Romance “Lena”, de Everaldo de Campo Pinheiro
Lena é um romance sentimental em que o realismo (ou a verossimilhança) das cenas audaciosamente relatadas deixará seu leitor, no mínimo, estuperfacto. E a razão disso é o seu conteúdo polêmico, gerado pelo comportamento de personagens inescrupulosas, em tese, de religiosos tementes a Deus, de índole fraterna, de vida exemplar. De fato, simulacros.
Heróica diante de tantas privações, desilusões e conflitos e no cadinho de experiências amorosas, a sobrinha do padre Roberto cresce vigorosa como personagem fulcral do romance, para despeito de outras personagens secundárias, mistificadoras e invejosas, como Russo, paradoxalmente, vazio de espírito cristão, moldado segundo o estatuto do anti-herói, cujo paradigma de comportamento a ser valorizado é o do cidadão autoritário, prepotente, sardanapalesco.
Vazados numa linguagem rigorosamente impessoal, os relatos fluem, entremeados por diálogos que parecem captados ao vivo. A psicologia das personagens surge clara, inconfundível. A quem senão a um dos confrades do anti-herói cabe destilar, por exemplo, o maldoso preconceito engastado no seguinte trecho transcrito do cap. XLIV? Os nordestinos que estão passando fome acabam sempre enfiando os filhos no seminário. É uma maneira de evitar a miséria e de obter estudo gratuito.

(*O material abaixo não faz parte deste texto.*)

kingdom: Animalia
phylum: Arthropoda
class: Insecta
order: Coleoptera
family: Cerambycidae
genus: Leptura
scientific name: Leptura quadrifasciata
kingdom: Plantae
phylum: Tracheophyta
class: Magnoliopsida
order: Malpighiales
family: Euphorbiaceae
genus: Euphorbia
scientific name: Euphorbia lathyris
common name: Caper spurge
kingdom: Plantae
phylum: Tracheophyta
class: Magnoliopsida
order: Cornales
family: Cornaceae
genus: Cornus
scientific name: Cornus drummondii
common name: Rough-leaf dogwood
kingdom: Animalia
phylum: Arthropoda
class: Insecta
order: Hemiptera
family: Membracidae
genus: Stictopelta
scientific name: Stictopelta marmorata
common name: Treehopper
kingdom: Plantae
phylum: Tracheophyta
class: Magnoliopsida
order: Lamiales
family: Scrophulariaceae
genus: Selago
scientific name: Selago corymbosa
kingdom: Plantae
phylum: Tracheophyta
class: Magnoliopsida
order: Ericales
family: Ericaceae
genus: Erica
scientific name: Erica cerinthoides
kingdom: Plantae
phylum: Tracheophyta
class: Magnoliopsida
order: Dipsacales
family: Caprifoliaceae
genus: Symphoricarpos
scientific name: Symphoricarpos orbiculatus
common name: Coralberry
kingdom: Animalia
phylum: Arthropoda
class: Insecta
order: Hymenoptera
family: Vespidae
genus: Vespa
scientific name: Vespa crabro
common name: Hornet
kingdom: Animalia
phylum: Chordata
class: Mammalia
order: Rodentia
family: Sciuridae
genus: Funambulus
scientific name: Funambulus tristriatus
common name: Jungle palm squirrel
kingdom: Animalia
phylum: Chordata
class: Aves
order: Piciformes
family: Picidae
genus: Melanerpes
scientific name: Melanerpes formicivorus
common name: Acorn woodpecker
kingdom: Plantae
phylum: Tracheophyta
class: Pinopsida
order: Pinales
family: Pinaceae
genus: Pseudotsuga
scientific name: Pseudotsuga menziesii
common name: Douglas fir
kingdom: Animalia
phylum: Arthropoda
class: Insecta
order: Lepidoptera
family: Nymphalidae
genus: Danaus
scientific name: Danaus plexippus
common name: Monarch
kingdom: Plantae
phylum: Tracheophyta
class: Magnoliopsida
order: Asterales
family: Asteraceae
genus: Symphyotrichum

A técnica do romancista Everaldo José de Campos Pinheiro apresenta-se, nessa obra, em plena força. É seu romance de estréia e, s.m.j., disposto a pagar alguns tributos ao gosto do romance de tese dirigido contra o celibato eclesiástico, que já fora tratado por Alexandre Herculano no Eurico, o presbítero, por Eça de Queirós em O Crime do Padre Amaro, para citar, desse contexto temático, apenas obras da Literatura Portuguesa.